It's from same GAN though, C(x_r) and C(x_f) come from the same neural network. It's how realistic real data is compared to fake data (and vice-versa) as determined by C (discriminator without activation function).
"Relative probability" is only correct for standard GAN, not for other GANs which don't estimate a probability.
My first name was "Critic's difference" since it's literally C(x_r)-C(x_f) so its the difference in critics, but it felt really unclear, it doesn't give the reader any sense of what it is about. Relativism/Relativistic is better since it's to say that it really doesn't matter if the data looks real, what matters if how realistic is real data relative to fake data (and vice versa). The frame of reference is important here.

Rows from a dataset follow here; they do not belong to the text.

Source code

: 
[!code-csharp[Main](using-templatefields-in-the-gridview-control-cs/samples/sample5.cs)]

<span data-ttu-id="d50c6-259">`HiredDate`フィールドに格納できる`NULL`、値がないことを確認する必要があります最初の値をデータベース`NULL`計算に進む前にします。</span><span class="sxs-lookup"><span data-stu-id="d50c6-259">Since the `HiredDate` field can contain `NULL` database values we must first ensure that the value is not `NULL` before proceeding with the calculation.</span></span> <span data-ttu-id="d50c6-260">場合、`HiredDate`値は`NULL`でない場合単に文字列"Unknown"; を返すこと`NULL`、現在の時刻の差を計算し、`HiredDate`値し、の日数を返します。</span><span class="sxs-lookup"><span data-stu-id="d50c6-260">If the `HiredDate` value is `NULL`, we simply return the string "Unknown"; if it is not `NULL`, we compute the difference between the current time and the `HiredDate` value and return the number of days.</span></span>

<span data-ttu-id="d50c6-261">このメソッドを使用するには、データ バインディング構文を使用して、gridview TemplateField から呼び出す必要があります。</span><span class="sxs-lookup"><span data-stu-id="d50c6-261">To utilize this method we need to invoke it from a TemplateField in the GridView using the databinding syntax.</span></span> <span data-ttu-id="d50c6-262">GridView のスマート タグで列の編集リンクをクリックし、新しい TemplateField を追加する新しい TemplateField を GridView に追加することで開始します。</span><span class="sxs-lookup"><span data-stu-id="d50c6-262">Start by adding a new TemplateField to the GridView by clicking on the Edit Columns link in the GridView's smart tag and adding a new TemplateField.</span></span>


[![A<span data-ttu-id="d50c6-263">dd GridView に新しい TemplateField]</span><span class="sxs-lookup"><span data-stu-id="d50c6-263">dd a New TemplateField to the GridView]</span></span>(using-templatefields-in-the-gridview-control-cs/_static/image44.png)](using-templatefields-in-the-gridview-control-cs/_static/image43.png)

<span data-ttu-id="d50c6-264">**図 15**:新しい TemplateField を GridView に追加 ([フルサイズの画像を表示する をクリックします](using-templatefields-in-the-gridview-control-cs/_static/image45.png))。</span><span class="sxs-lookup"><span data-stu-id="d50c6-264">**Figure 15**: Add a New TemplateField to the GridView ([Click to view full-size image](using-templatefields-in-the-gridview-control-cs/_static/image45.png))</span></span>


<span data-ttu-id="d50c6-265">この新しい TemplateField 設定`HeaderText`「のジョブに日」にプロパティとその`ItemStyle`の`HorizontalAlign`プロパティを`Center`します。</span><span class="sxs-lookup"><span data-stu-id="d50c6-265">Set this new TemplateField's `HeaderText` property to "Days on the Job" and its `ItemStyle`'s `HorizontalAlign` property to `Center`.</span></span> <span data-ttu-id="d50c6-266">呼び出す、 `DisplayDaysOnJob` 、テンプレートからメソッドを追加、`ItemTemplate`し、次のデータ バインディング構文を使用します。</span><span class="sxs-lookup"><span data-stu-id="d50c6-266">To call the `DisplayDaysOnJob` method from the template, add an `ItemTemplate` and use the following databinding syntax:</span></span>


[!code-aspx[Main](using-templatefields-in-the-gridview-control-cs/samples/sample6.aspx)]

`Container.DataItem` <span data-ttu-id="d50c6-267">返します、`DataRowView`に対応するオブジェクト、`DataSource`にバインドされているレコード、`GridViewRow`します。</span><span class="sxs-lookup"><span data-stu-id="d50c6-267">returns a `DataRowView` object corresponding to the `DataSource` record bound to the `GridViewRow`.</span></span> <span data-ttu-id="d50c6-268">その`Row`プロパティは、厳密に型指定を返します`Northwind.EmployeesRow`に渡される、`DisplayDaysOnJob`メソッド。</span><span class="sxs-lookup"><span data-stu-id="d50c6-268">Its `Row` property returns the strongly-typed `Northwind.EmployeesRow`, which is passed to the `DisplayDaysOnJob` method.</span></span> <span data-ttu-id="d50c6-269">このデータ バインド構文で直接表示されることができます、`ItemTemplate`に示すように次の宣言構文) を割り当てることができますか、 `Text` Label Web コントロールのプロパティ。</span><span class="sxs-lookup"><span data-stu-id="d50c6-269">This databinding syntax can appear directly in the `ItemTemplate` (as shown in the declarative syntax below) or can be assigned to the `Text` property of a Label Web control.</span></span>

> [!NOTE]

It's not even probability in standard GAN is it? Since you are taking the difference before the sigmoid. It can't really be interpreted as probability until it the range is clamped. Critic's difference or Critical Difference would be a better term perhaps.
Since sigmoid(C(x_r)) = p(x_r is real) and C(x_f) = p(x_f is real), the sigmoid of the difference expresses some probability that that x_r looks more real than x_f or vice versa (depending on whether it is C(x_r) - C(x_f) or C(x_f) - C(x_r)). Not sure whether there is a probabilistic interpretation of the difference, but it looks so simple that there maybe is one. I couldn't find one in the paper.